On June 28, he was laid off with tens of thousands of other WorldCom employees. Not only had he lost his job, he lost $380,000 in retirement savings, as WorldCom stock plunged.

"I get up in the middle of the night saying, 'How am I going to rebuild?' " Guven said. "I'm 57 years old. How am I going to restart my whole life?"

In response to such stories, Congress and President Bush vowed earlier this year to secure private retirement accounts.
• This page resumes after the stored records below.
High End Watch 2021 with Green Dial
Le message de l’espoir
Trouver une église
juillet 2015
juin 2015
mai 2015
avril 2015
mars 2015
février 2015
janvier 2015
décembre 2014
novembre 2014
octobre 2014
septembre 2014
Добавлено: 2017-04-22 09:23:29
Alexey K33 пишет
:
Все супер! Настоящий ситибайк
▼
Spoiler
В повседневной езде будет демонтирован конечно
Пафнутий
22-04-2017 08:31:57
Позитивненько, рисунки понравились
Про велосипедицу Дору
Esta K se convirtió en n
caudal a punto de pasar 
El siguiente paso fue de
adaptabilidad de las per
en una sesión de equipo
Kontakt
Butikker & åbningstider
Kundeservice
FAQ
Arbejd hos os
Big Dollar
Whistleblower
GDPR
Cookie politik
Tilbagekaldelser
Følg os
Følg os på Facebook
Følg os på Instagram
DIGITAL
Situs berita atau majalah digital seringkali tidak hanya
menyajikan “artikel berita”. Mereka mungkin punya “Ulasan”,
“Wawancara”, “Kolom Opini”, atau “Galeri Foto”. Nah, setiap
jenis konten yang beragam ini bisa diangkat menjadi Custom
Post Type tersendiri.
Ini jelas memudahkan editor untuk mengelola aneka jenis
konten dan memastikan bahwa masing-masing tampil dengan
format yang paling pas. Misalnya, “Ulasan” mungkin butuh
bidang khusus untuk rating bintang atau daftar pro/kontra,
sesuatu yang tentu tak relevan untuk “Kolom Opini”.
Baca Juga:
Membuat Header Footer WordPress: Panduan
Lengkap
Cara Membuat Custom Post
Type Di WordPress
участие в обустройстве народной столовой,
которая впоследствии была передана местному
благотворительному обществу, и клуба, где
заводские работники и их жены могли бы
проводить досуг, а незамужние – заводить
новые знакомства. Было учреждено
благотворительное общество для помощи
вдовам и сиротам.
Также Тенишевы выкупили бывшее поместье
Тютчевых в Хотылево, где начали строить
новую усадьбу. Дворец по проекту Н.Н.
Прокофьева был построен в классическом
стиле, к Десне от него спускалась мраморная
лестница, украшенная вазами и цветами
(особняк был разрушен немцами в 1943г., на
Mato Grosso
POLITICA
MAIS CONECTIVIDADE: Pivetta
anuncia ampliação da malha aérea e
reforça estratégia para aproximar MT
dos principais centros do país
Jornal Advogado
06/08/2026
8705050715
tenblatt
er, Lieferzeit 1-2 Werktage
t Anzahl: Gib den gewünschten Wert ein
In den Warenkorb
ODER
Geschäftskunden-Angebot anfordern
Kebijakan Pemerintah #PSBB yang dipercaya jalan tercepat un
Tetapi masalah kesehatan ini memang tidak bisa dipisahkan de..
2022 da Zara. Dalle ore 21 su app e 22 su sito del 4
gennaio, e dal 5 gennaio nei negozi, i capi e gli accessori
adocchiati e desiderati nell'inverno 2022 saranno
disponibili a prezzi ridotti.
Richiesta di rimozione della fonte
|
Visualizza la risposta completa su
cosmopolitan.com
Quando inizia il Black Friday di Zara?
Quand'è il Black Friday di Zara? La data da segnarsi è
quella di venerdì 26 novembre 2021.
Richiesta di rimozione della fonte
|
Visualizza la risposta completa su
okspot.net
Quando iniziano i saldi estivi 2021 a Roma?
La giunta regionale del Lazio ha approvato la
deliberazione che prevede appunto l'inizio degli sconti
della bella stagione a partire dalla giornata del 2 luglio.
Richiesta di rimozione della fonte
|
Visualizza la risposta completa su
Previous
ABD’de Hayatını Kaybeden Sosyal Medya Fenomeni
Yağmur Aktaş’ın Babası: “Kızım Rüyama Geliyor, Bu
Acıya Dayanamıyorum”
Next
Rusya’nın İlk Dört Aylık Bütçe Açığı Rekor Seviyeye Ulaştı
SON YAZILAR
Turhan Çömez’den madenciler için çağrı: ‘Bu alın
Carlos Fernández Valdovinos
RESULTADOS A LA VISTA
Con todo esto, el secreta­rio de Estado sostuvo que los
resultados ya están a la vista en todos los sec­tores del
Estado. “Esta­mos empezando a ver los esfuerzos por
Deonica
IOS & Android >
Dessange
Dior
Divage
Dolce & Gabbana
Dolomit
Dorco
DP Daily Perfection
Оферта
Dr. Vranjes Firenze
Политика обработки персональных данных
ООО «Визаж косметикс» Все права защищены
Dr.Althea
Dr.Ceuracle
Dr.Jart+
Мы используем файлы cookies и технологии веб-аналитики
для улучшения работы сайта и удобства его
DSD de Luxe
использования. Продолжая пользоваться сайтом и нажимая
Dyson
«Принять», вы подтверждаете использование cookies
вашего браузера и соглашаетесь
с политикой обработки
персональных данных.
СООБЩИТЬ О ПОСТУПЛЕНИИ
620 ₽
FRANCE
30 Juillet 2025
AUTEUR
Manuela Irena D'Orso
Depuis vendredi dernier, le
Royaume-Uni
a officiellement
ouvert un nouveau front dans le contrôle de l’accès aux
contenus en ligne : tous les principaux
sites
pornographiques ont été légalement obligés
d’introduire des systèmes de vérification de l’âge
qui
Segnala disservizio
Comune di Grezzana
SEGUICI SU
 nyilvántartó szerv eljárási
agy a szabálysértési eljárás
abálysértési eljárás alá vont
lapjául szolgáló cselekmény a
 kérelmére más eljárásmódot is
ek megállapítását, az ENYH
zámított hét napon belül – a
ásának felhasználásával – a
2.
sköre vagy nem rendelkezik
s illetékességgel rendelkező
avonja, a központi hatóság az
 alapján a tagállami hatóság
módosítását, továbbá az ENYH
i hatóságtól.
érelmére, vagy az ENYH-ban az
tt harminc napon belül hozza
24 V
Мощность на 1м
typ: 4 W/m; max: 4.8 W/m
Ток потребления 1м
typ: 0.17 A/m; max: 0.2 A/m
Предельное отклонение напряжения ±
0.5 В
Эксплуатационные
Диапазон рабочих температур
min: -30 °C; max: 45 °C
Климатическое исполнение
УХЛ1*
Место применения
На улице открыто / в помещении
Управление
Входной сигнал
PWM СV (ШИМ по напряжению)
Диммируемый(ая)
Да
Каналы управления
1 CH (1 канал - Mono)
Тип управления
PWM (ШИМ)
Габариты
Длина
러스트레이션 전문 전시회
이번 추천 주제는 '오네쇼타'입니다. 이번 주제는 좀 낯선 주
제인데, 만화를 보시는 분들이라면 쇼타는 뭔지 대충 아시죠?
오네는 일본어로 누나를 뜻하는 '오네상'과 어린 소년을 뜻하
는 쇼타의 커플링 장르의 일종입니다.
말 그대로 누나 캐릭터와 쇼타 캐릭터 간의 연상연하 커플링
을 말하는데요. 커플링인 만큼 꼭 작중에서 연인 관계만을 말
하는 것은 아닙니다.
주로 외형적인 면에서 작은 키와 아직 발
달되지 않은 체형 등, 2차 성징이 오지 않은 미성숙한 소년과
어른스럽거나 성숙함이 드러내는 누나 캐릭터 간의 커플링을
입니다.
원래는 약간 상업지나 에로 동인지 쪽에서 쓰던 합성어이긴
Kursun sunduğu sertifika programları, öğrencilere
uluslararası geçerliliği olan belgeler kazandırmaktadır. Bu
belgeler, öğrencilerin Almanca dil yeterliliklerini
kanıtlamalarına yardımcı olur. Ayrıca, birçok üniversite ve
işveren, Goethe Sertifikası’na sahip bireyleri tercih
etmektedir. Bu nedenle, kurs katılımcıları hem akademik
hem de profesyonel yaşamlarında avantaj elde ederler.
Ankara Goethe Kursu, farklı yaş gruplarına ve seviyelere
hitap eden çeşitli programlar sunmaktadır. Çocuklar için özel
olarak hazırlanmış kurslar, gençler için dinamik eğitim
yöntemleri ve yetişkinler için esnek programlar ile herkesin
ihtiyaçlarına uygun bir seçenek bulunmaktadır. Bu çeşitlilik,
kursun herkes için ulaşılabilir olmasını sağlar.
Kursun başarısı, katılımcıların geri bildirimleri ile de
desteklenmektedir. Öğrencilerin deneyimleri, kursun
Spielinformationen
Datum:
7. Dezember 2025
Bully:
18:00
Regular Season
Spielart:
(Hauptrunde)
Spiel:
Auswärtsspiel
Bush proposed three broad principles: give employees the right to sell company-issued stock, provide more investor education and make sure employees have the same rights as corporate executives.

Sens. Jon Corzine (D-N.J.) and Barbara Boxer (D-Calif.) went further, moving to cap retirement-fund holdings of an employee's company stock at 20%.

Corporate lobbyists, Republican leaders and some Democrats strenuously objected. Then Sen. Edward M. Kennedy (D-Mass.) came up with a considerably weaker proposal: A company could either match 401(k) contributions with company stock, or it could allow employees to invest in company stock on their own, but not both. But the idea was opposed not only by Republicans but also by Sen. Max Baucus (D-Mont.), chairman of the Senate Finance Committee. Business lobbyists said it would raise costs enough to convince some employers to reduce company contributions or withdraw their 401(k) plans altogether.

Business groups say granting company stock makes employees more loyal. By using company stock instead of cash to match employee contributions, firms avoid dipping into their reserves.